* What needs to be done *
In the text about Pinehurst, North Carolina, whom did James Walker Tufts hire to build the golf course?

* Page extract *
Pinehurst, North Carolina
In 1895, a Boston soda fountain magnate named James Walker Tufts bought 5,000 acres of depleted timberland in the North Carolina Sandhills for roughly a dollar an acre. He hired Frederick Law Olmsted to design a village. He hired Donald Ross to build a golf course. The village became Pinehurst. The golf course became No. 2. And the depleted timberland became, over the next 130 years, the most concentrated collection of consequential golf in America.
That history matters because it explains what Pinehurst is and what it is not. This is not a resort destination that happens to have golf. It is a golf destination that built a village around itself. The difference is felt immediately upon arrival. There is no commercial strip. No chain-restaurant sprawl. Pinehurst Village, population roughly 16,000, still follows Olmsted's original curving street plan, with a walkable center of small shops, restaurants, and the resort campus anchoring the eastern edge. Golf is not the primary activity here. It is the organizing principle.

* Provided information *
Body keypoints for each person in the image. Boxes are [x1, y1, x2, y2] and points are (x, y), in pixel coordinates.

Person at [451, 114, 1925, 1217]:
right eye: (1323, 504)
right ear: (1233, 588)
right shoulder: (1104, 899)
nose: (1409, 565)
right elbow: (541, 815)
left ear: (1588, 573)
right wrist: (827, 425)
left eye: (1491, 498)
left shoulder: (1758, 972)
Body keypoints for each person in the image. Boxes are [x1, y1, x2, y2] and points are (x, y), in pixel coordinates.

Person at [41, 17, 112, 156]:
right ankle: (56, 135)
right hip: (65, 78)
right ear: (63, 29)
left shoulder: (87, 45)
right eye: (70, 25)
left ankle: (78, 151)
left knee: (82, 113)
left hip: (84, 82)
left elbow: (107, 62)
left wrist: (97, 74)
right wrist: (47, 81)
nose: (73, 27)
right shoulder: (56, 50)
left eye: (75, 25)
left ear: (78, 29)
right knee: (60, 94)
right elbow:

* Task response *
Donald Ross